Chances are we’re going to see Barack Obama and John McCain tango for the U.S. presidency later this year. (Yawn.)
The primaries have been garnering a diaper-load of media coverage this year, but for all the wrong reasons. Both a woman and a black man are in the running for the Democratic ballot, and the media are treating it like a circus act.
While I’m glad that we’re finally looking outside of the white, middle-aged (or older) male demographic for a Commander-in-Chief, being reminded as much every time I turn on the news is less assuring. I’m even more discouraged by the vicious tactics Obama and Hillary Clinton are employing to secure the nomination.
The Republican side is equally unnerving. McCain has accepted the support of John Hagee, a known televangelist. Hagee doesn’t like abortion, homosexuality, or Harry Potter. McCain is aiming for the righteous crowd by putting Hagee in his corner. As a rule, I don’t trust televangelists, and consequently, I don’t trust McCain. Both fronts are using cheap tactics to steal office.
So what else is new? Politics are all cheap tactics. At 24 years old, I still avoid politics. I’m old enough now to be interested when I hear campaign updates on the radio, but I still don’t vote. When I was younger I didn’t give a bloody booger who nabbed the presidency. Now that I’m an adult manchild, I’m compelled to contribute to my nation’s future. I’m drawn to the ballot … but … like Robert Downey, Jr. to the allure of sweet drugs … I … must … refuse.

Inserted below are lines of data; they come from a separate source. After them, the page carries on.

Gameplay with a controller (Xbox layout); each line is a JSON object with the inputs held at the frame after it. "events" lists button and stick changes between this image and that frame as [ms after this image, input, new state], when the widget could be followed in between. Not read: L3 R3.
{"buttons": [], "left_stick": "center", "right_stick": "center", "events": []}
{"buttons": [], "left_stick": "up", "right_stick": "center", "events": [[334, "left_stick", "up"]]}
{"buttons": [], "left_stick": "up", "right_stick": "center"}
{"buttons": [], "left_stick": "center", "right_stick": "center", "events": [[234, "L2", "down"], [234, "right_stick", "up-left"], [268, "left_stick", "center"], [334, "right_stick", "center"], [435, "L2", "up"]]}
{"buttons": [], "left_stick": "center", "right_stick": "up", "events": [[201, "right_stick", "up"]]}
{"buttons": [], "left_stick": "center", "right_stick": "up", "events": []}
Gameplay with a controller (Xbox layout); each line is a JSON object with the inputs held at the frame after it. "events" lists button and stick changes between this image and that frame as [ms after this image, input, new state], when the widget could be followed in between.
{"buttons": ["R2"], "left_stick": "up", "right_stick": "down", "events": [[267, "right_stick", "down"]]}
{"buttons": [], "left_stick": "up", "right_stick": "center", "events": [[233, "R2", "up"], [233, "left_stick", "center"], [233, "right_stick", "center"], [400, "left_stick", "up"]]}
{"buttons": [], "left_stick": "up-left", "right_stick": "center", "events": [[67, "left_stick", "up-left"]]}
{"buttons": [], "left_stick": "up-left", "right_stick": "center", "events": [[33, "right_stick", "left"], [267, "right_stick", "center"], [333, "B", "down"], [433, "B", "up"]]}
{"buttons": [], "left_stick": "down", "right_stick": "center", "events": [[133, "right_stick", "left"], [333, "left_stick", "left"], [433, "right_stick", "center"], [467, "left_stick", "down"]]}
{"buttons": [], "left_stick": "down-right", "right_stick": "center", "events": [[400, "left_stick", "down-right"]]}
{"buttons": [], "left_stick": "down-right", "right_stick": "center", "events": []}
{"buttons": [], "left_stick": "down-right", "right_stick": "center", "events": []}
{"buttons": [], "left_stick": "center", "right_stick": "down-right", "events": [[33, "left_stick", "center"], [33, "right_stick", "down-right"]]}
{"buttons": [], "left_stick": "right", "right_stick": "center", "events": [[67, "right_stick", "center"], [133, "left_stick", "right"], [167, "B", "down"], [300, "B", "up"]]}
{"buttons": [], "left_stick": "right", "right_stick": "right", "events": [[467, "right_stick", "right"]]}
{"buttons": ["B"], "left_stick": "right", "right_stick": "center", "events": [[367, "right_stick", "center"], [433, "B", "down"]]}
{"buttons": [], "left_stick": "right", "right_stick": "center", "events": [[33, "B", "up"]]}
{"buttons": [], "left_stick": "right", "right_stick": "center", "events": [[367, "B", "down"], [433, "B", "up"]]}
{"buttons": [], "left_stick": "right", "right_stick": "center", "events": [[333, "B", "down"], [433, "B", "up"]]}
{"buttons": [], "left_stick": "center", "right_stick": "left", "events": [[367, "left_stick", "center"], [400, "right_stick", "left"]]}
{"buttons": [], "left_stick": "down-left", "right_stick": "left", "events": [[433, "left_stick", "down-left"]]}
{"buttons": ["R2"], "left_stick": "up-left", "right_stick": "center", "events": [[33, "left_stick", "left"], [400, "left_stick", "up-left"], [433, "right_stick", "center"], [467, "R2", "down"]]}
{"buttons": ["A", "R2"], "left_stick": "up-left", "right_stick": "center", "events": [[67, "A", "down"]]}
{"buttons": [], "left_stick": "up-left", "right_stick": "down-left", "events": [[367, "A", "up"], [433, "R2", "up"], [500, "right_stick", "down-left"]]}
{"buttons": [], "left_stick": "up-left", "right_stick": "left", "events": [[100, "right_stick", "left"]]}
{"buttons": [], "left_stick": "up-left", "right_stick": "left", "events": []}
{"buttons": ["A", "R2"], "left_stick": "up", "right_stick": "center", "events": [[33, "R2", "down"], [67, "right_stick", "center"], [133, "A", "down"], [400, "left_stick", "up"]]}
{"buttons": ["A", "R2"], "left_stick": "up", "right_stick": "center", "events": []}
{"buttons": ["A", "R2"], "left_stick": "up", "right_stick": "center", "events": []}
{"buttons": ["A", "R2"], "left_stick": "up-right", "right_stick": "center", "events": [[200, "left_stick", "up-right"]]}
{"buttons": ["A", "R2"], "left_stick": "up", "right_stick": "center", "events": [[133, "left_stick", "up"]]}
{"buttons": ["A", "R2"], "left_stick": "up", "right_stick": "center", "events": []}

I refuse on the grounds that I have no idea who I’m voting for. As Dr. Gregory House famously said, “Everybody lies.” And people are especially prone to falsehoods when their two favorite things, money and power, are involved. Washington is worse than Hollywood, because at least I know to expect song and dance from the likes of Tom Cruise. When I’m deciding on the prez, and my candidates are hiring writers and consultants to tell them what will make the best impression, what am I really voting for? A leader or an Oscar-caliber performance?
I want to know who I’m voting for. Gone are the days when self-made men like Abe Lincoln could win office. Today’s candidates are a sum of their market research. It’s a game of which party, or which investors, does the best research on what Americans want to hear.
My solution? Let’s roll with the actors. Reagan and Ah-nold did it. This time, though, let’s go with actors we know we can’t trust: for if the president can’t act, then the president can’t lie. My nomination goes to Paris Hilton, who has proven time and time again she isn’t good at anything but spending money. Give her a good cabinet, but let her give the speeches. When she lies, we’ll know it, because she’ll do so horribly. No writer in the world can compensate for that tragic lack of talent.
Electing people based on their charisma has never been a good idea, but we do it anyway. McCain has that grizzled, no-nonsense Army guy thing going for him; Obama looks damned good for a man in his late 40s. If I were a woman, I’d have his babies. Rather than going for the hero, let’s vote in a zero. Until the parties in both parties can stop chasing victory and lead the nation to prosperity, I’d rather have someone predictable in power.
I’m down for Hilton/Lohan ’08. It’s a terrible idea, and I’d still refuse to vote, but at least I’d know what to expect. I’d prefer a combination of Robert Downey, Jr. and Anne Heche, but I’m thinking Oscars again.
Charles Smith is a native Southwest Virginian whose longtime apathy toward politics we can only hope is lessened by his affiliation with the New River Voice.